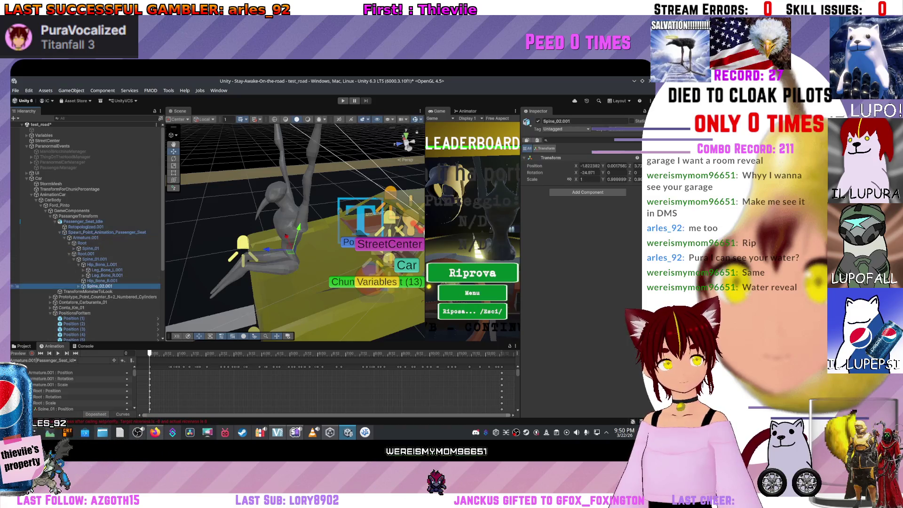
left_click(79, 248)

---

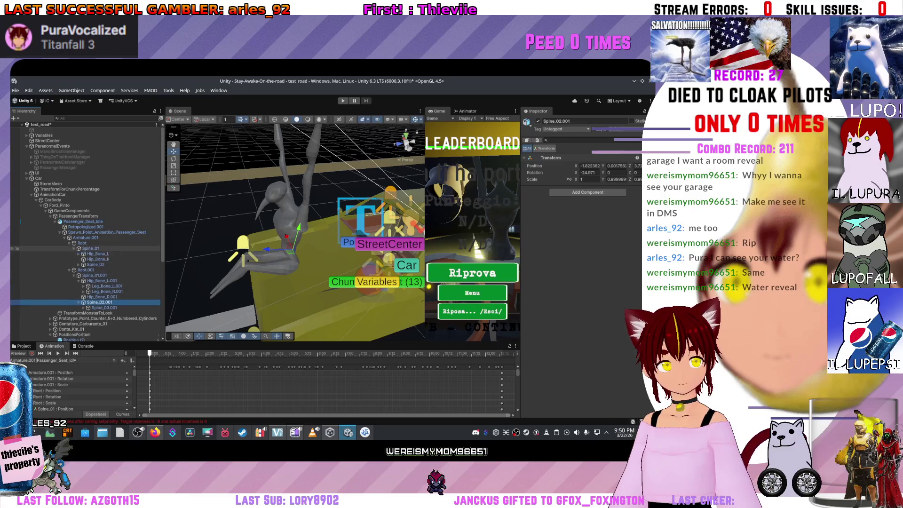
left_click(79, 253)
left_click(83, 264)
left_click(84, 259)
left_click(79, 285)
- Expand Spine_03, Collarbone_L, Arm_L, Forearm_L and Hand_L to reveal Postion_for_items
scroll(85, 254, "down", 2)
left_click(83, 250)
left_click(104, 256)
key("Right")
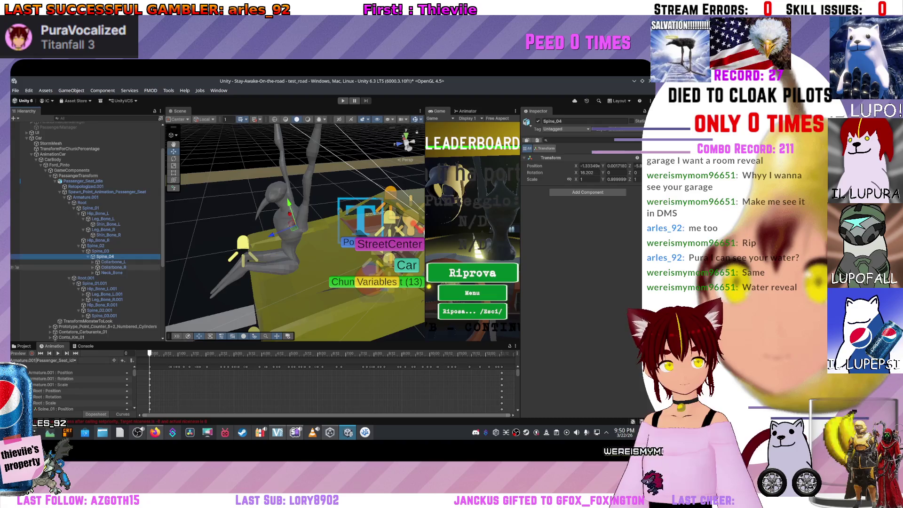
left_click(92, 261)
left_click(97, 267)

--

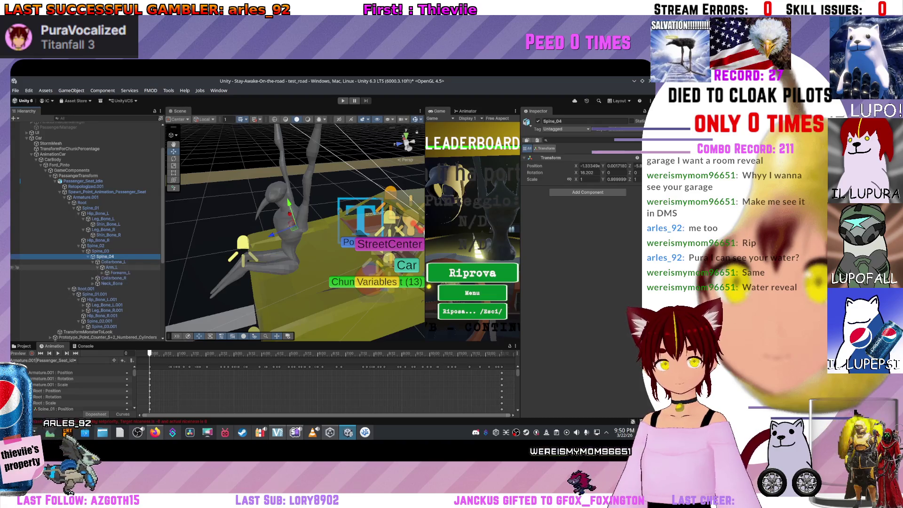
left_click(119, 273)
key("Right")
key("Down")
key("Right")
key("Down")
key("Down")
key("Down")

▸ AIM OF THE TASK: Leaving out the pictures, please output the lines in the entries above from the one with "left_click(104, 256)" through the one with "left_click(97, 267)", exactly as they are.

▸ OUTPUT:
left_click(104, 256)
key("Right")
left_click(92, 261)
left_click(97, 267)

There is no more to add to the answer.